La rotation aussi brève que
turbulente sur les marchés actions est désormais derrière nous et les valeurs
défensives et de croissance retrouvent les faveurs des investisseurs. Pour le
moment, nous privilégions les actions américaines tout en maintenant un
positionnement sectoriel neutre. En termes de style, nous avons une préférence
pour les valeurs de croissance présentant une valorisation raisonnable. Notre
exposition existante aux actions profite, et devrait continuer à profiter, du
soutien des banques centrales.
Obligations
Les banques
centrales ont annoncé de généreux programmes d'assouplissement mais, au fond,
cela revient à distribuer des pastilles pour la gorge : le confort du
malade s'en trouve amélioré à court terme sans pour autant favoriser une
guérison à plus long terme. Les taux « durablement bas » (synonymes
d'une longue période de rendement négatif) pourraient s'avérer
contre-productifs à long terme et nous constatons avec une certaine inquiétude
que l'assouplissement quantitatif s'apparente désormais aux antibiotiques, qui
perdent de leur efficacité. Mais pour le moment, les marchés savourent leur
nouveau traitement monétaire.
Si la BCE relancera son programme
d'assouplissement quantitatif au début du mois de novembre, il est peu probable
que d'autres mesures audacieuses soient adoptées prochainement, le temps pour
Christine Lagarde de prendre ses marques (et peut-être aussi d'aplanir les
divergences internes). La posture accommodante de la BCE est de bon augure pour
les obligations investment grade (IG) européennes, dont les spreads sont
relativement stables. Les obligations IG américaines sont moins attrayantes
étant donné le coût élevé d’une couverture et les fondamentaux, ternis par
l'augmentation de la dette brute et la diminution des ratios de couverture de
la charge des intérêts.
Aux États-Unis, la probabilité
implicite d'une baisse des taux de la Fed à la fin octobre a augmenté de
40 % à 75 % dans le sillage de la publication d'indices PMI
décevants. Nous prévoyons effectivement une nouvelle baisse des taux d'ici la
fin de l'année, mais peut-être pas dès le mois d'octobre. S'agissant de l'année
2020, les marchés anticipent un cycle de baisse des taux directeurs très
graduelle jusqu'en décembre, mais compte tenu du ralentissement de l'économie
et de la faiblesse des anticipations d'inflation, la Fed pourrait baisser ses
taux plus vite que prévu. En guise de couverture macroéconomique, nous avons
une préférence pour les bons du Trésor américain par rapport aux Bunds
allemands, la pondération globale étant définie en fonction du profil de risque
de chaque portefeuille.
Conclusion
Depuis la réunion de notre comité le mois dernier, la situation n'a guère changé sur le front macroéconomique.

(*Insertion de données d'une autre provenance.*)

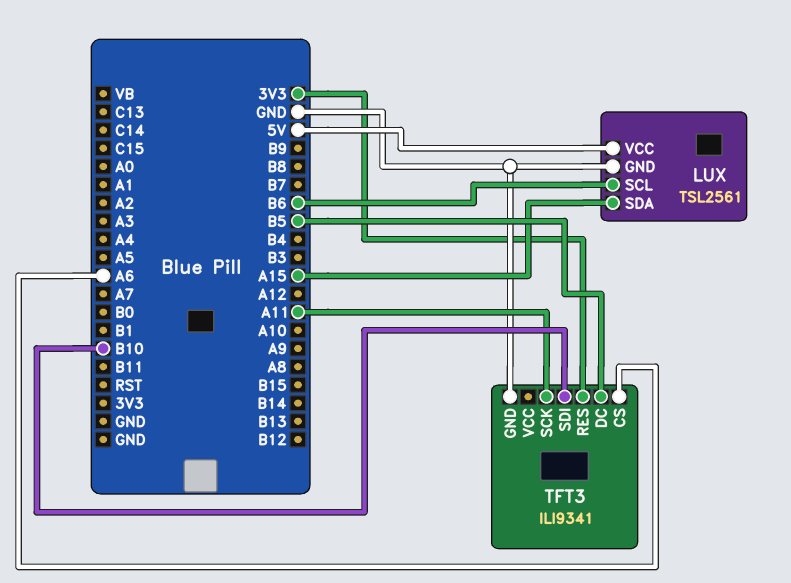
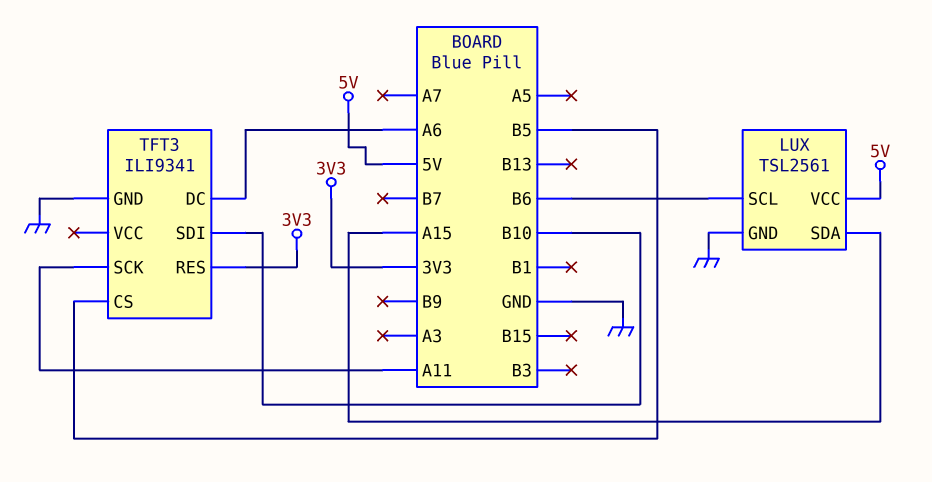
TFT3 pin CS: A6 -> B5
TFT3 pin DC: B5 -> A6

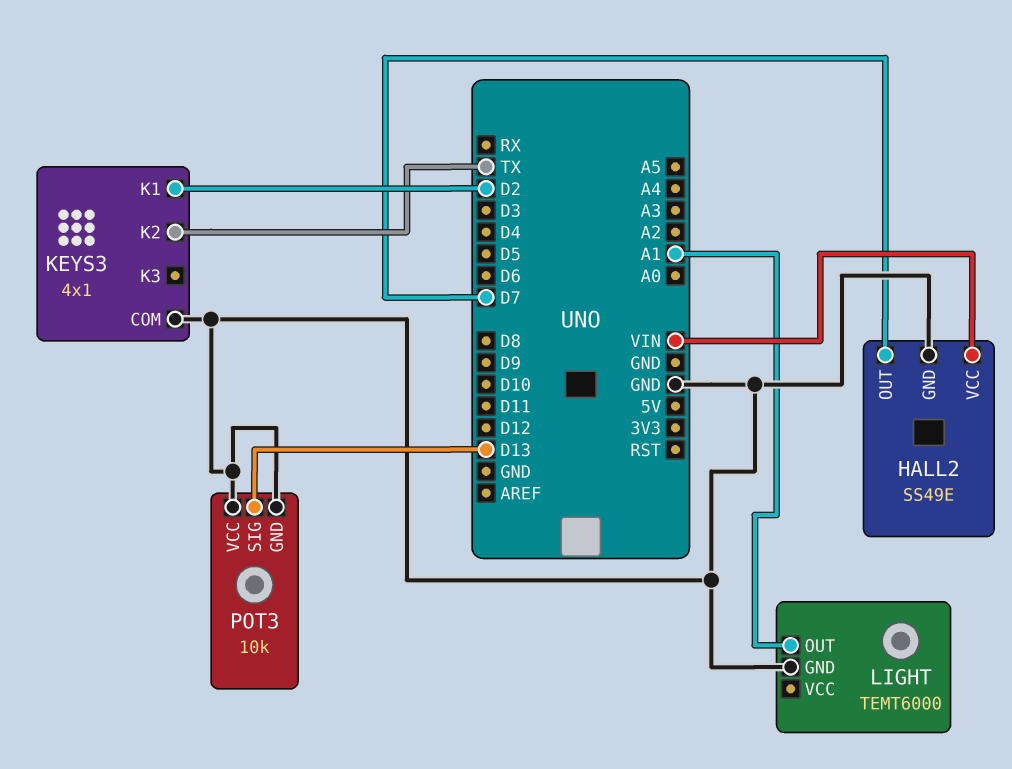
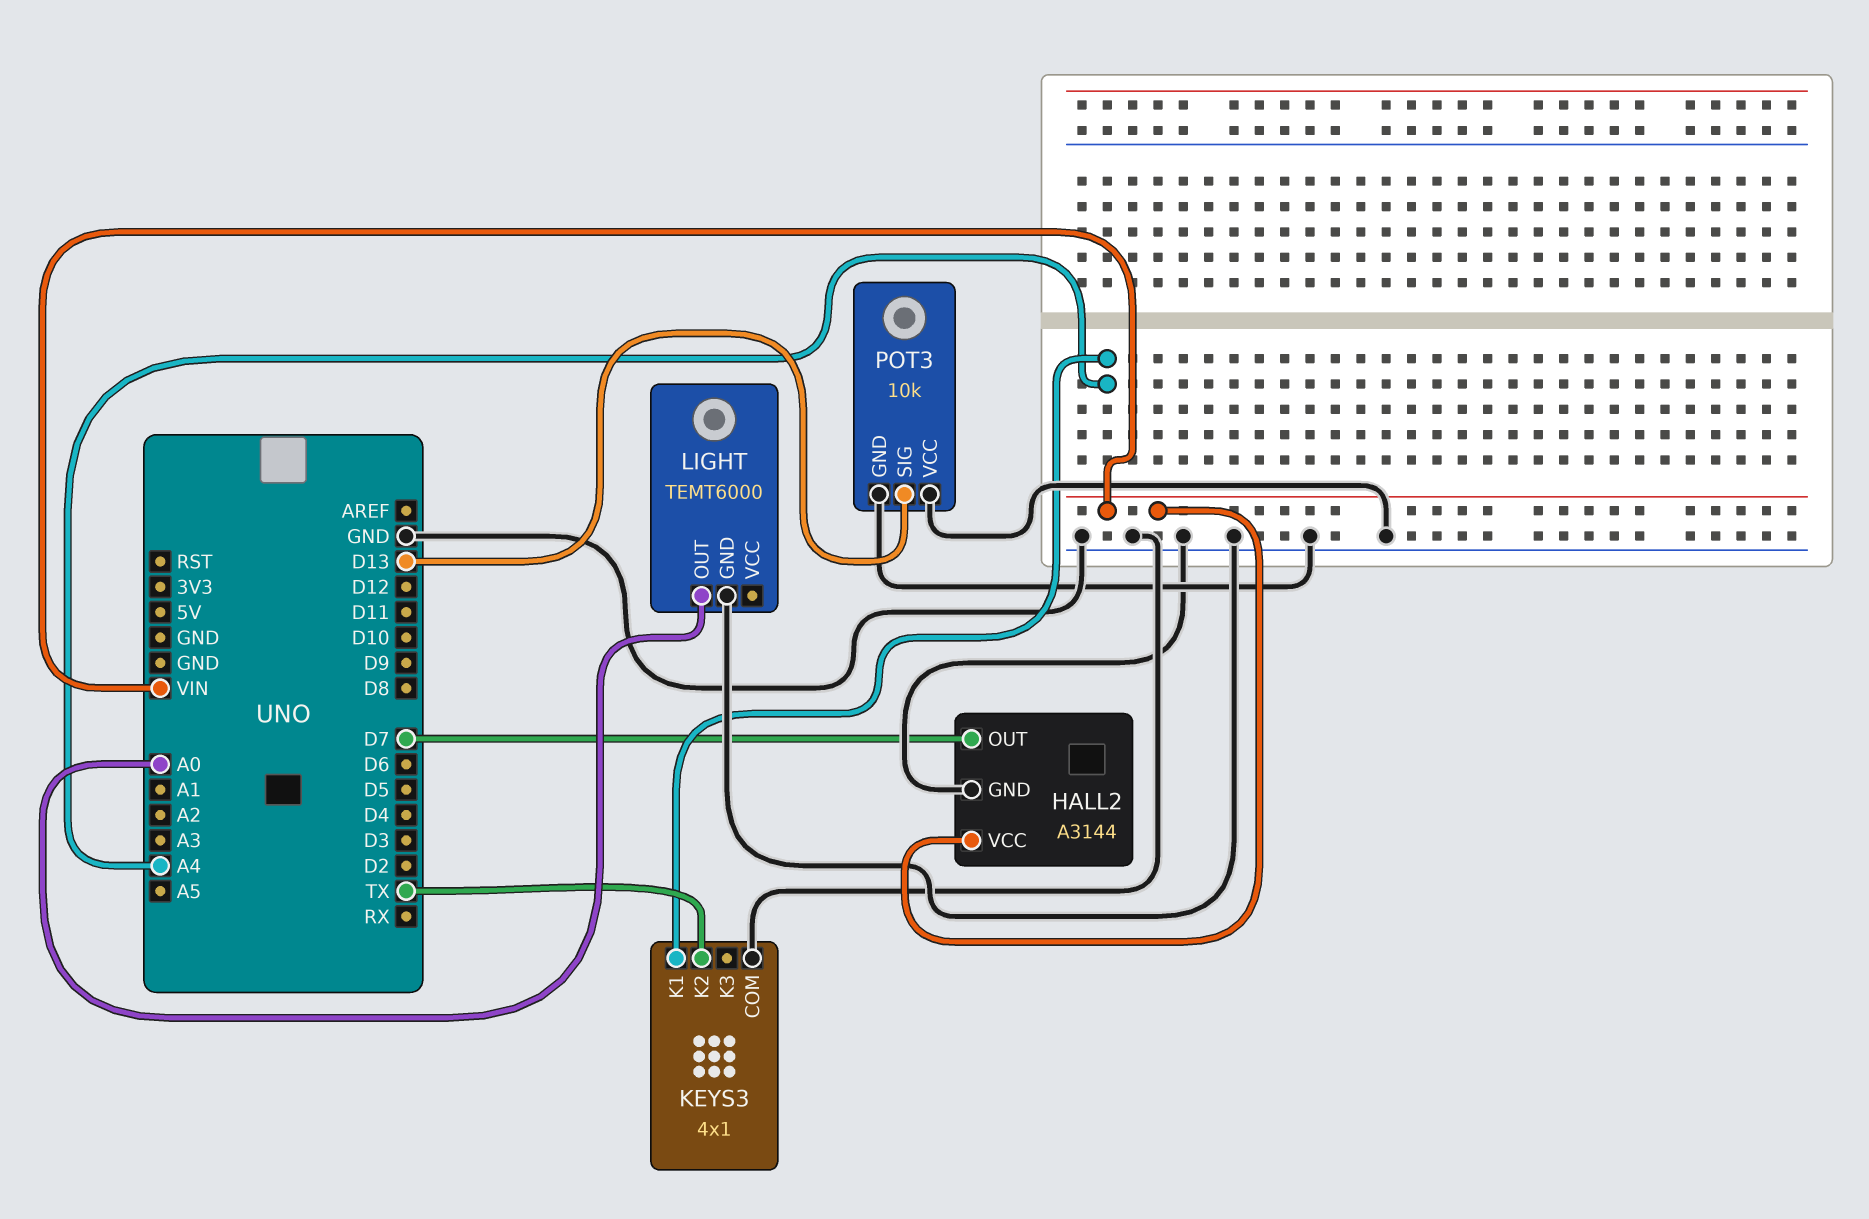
HALL2: SS49E -> A3144
KEYS3 pin K1: D2 -> A4
LIGHT pin OUT: A1 -> A0

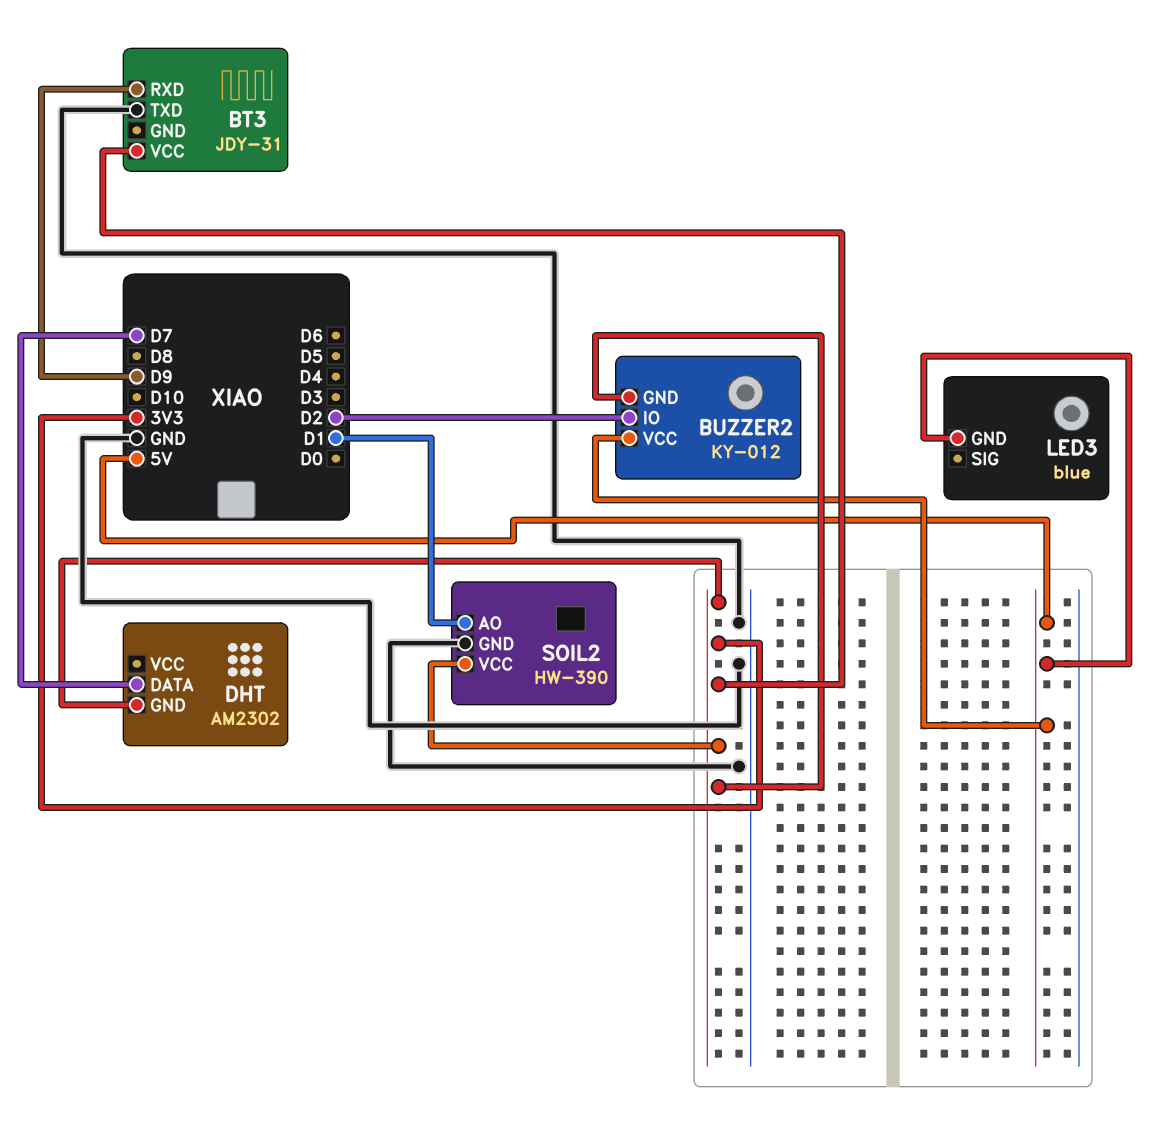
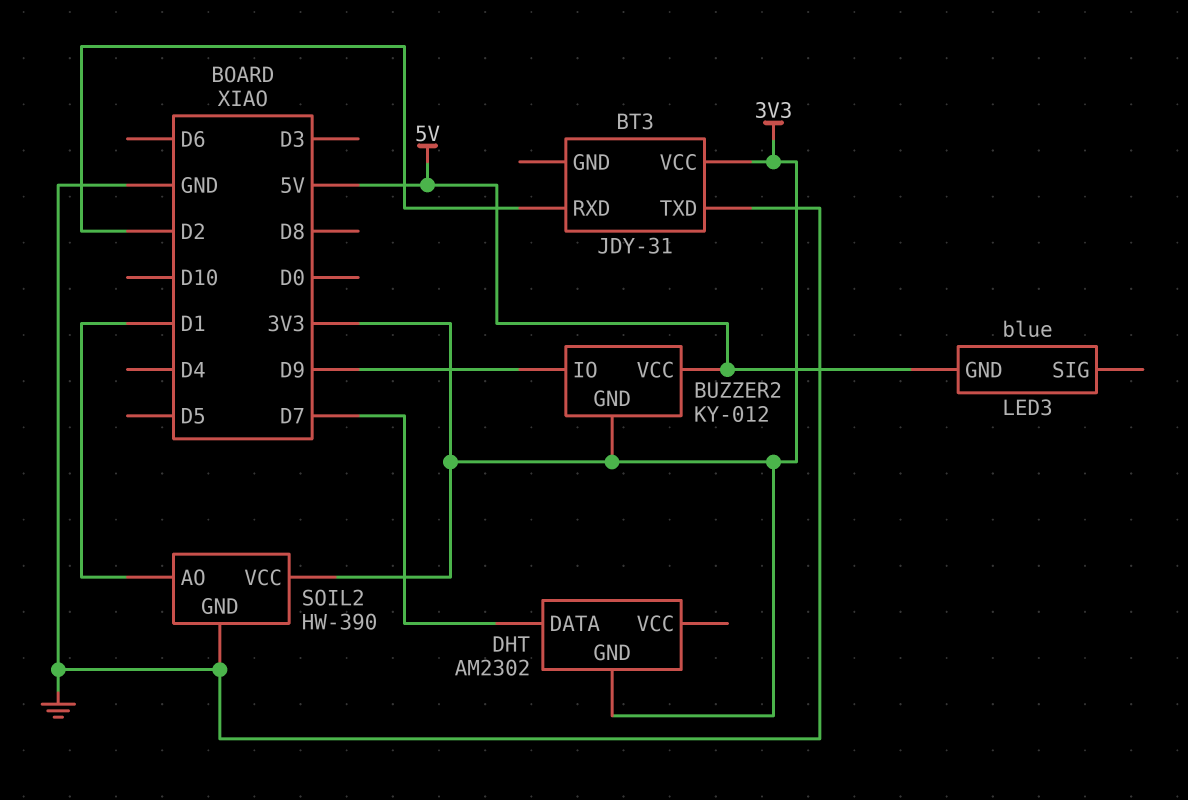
BT3 pin RXD: D9 -> D2
BUZZER2 pin IO: D2 -> D9

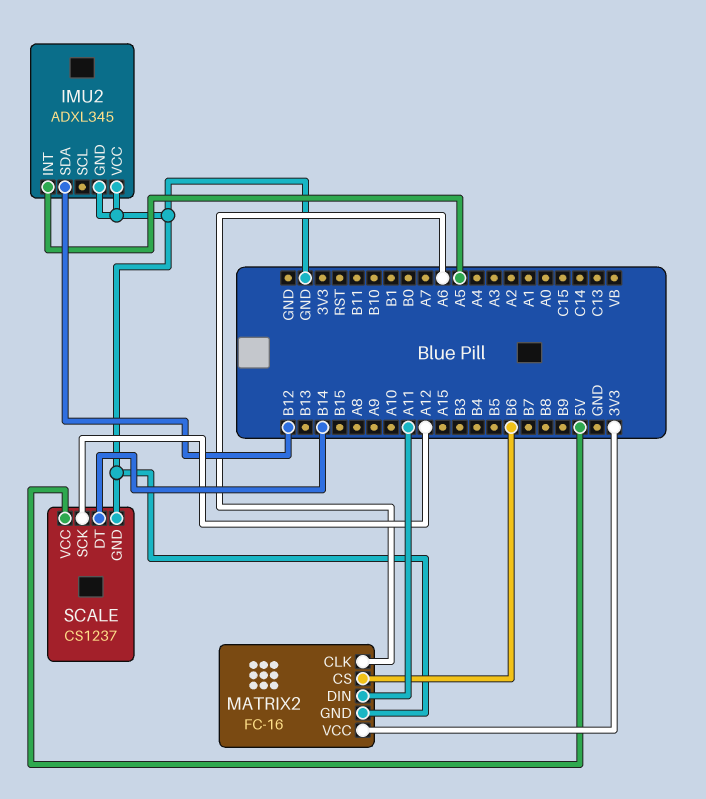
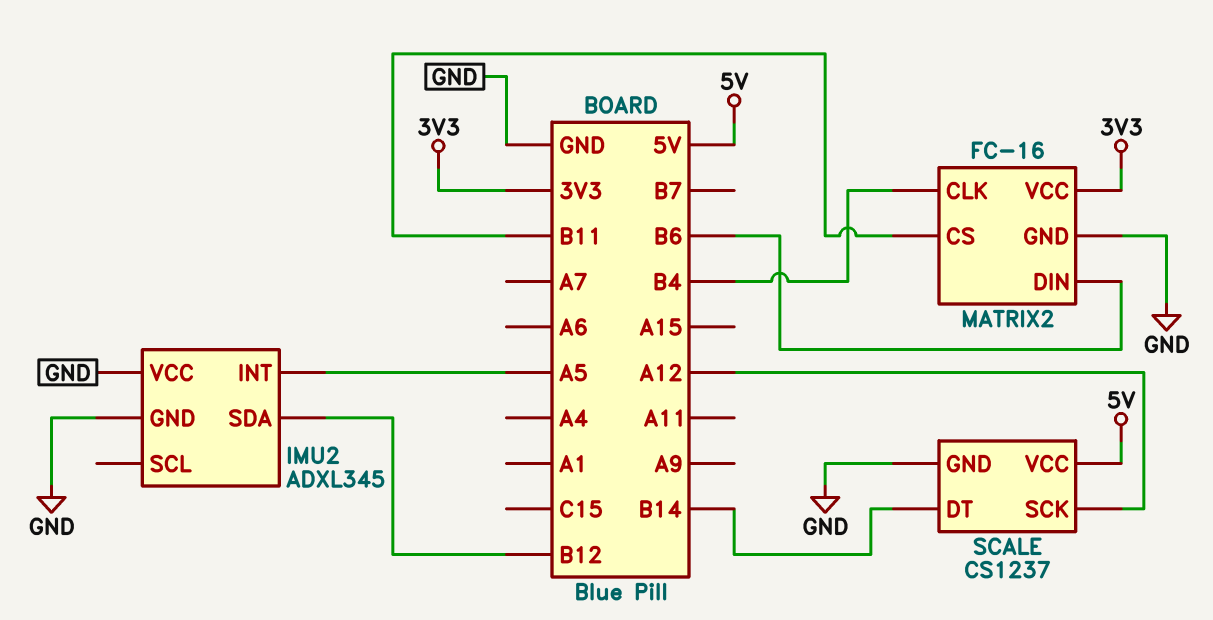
MATRIX2 pin CLK: A6 -> B4
MATRIX2 pin CS: B6 -> B11
MATRIX2 pin DIN: A11 -> B6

La croissance ralentit, mais la consommation privée résiste bien, s'affirmant comme le pilier de l'économie. Les répercussions sur certains pans de l'économie mondiale semblent tout juste contenues et les banques centrales soutiennent les marchés financiers à court terme. Nous réévaluerons notre allocation d'actifs une fois que davantage d’entreprises auront publié leurs résultats du troisième trimestre, et ce afin d'éclairer notre diagnostic quant à l’état de santé du tissu microéconomique.